Polygon Wood Sept 28 1917
September, 1917
After some months of relative calm, September 1917 was the month when the 1st and 2nd Australian Divisions (including 10th Battalion) was called upon to be part of a significant operation. A number of our other correspondents were also involved in this offensive.
FROM THE SOLDIERS
The Third battle of Ypres had commenced on 31 July. On 20 September, the training of recent months was put into practice at Menin Road. Although not directly involved, Leo Terrell’s diary reveals that the preparations for this ‘stunt’ were widely discussed: ‘Every preparation is being made for a stunt which is going to be either the king hit to Fritz or a terrible loss to us’. His month concluded with leave in London.
Regular followers of this blog will already know that Lou Avery is an entertaining and honest writer. His entries for September make particularly compelling reading, as he shares his experiences of 3rd Ypres. He describes the bombardment and its aftermath; the country, he noted was ‘so churned up it was… almost resembling boiling porridge.’
Although the offensive was successful in its objectives, the toll was high: Avery (who received news that he had been promoted to Company Corporal) notes ‘We saw horrible sights today, wounded pouring back all day long.’ The Australians had performed particularly well, and were, he said, ‘the talk of the whole British Army on account of their success’. There were also many thousands of German prisoners taken. Avery’s diary also notes some battlefield atrocities.
Six days later a follow-up attack was launched on Polygon Wood, following a counter-attack the previous day. The Australian 4th and 5th Divisions relieved the 1st and 2nd, meaning that James Churchill-Smith’s 50th Battalion was involved, although Churchill-Smith himself was disappointed to be in a support role rather than ‘firing into action’. His diary recalls: ‘Not too pleasant a feeling sitting inside a ‘pill’-box all day waiting for news’. However in a counter attack later in the day he was struck in the head, and seven pieces of shell were removed at the Casualty Clearing Station. His telegram home read: ‘Slightly wounded head, ‘operation’ successful. Doing splendidly. Love all’.
Ross Smith also received a head injury – he was hit in the face in the air over Beersheba. He made is safely back to base, before being evacuated to Cairo then on to Alexandria to convalesce. He returned to his squadron on 30 September.

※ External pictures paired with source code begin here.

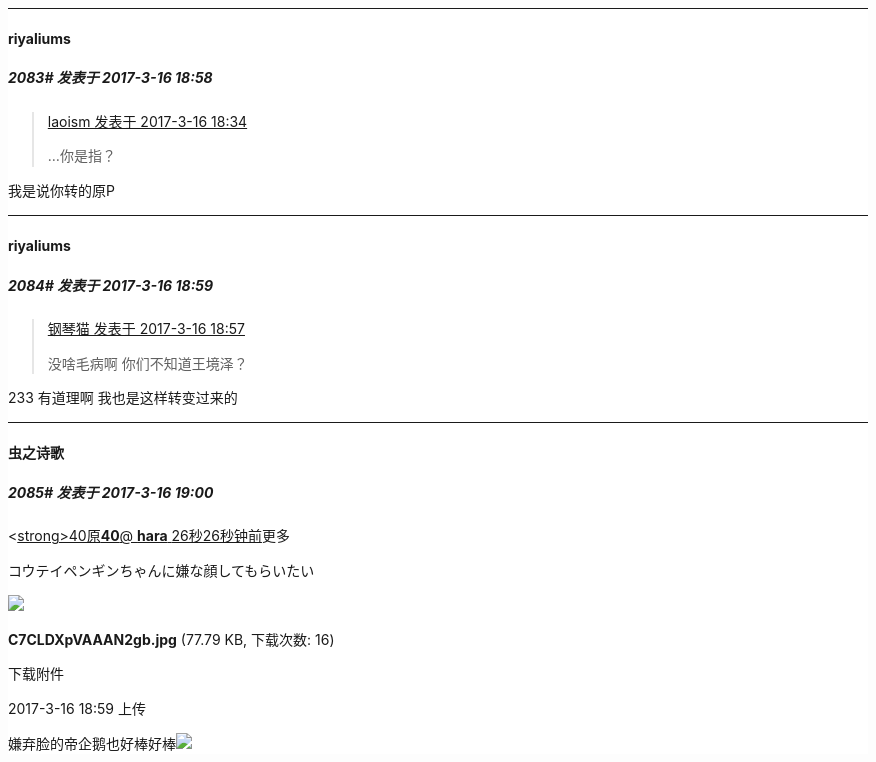 -----

####  riyaliums  
##### 2083#       发表于 2017-3-16 18:58



<blockquote><a href="httphttps://bbs.saraba1st.com/2b/forum.php?mod=redirect&amp;goto=findpost&amp;pid=35464189&amp;ptid=1351199" target="_blank">laoism 发表于 2017-3-16 18:34</a>

…你是指？</blockquote>
我是说你转的原P







-----

####  riyaliums  
##### 2084#       发表于 2017-3-16 18:59



<blockquote><a href="httphttps://bbs.saraba1st.com/2b/forum.php?mod=redirect&amp;goto=findpost&amp;pid=35464257&amp;ptid=1351199" target="_blank">钢琴猫 发表于 2017-3-16 18:57</a>

没啥毛病啊 你们不知道王境泽？</blockquote>
233 有道理啊 我也是这样转变过来的








-----

####  虫之诗歌  
##### 2085#       发表于 2017-3-16 19:00



<[strong>40原</strong>‏ @<strong>40hara</strong> ](https://twitter.com/40hara) [26秒26秒钟前](https://twitter.com/40hara/status/842328329877303296)更多



コウテイペンギンちゃんに嫌な顔してもらいたい

<img src="https://img.saraba1st.com/forum/201703/16/185927xlvbvv9bge5kkvmp.jpg" referrerpolicy="no-referrer">


<strong>C7CLDXpVAAAN2gb.jpg</strong> (77.79 KB, 下载次数: 16)

下载附件

2017-3-16 18:59 上传





嫌弃脸的帝企鹅也好棒好棒<img src="https://static.saraba1st.com/image/smiley/face/159.jpg" referrerpolicy="no-referrer">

BEHIND THE LINES IN GERMANY
In Germany, Adelaide woman Ethel Cooper was still hopeful that she would be granted a pass to leave the country. She quit her flat and moved in with her friend Frau Jaeger, an English woman married to a German.
AT HOME IN SOUTH AUSTRLIA
Wattle Day was remembered on 1 September, and the Gallipoli wattle grove (south park lands) was extended. There was little in the Advertiser about the latest actions in Belgium, although there was an article noting the gallant action of nurses at the clearing hospital, noting that five Australian nurses had been given Military Medals. In addition, casualty lists were released regularly, and there was news, too, of returning injured soldiers, including that sad news that one South Australian officer had thrown himself overboard on the voyage home. The newspaper does not tell us his name: we don’t know the extent of his physical or psychological injuries, but is not hard to imagine his troubled state of mind when contemplating a return home. There was also news about a new Association for Rejected Volunteers, and information for families about sending letters to their prisoners of war – ‘not more than one sheet, written on both sides’. Nationally, recruiting was at a low ebb: only 2466 were recruited.
Significant industrial unrest continued in eastern states, and it spread to Port Adelaide.
Anti-German sentiment remained strong, with a bill to change German-sounding place names under discussion in the House of Assembly. According to the Premier, these had ‘become obnoxious to the people of the State’. Whilst the Committee had recommended the change should be to Aboriginal names in many instances, the Premier preferred commemorating heroes of the war.
As spring dawned in South Australia, we can imagine what little hope there must have been on the horizon. Each victory in this war came at such a high cost, and the end was still nowhere in sight.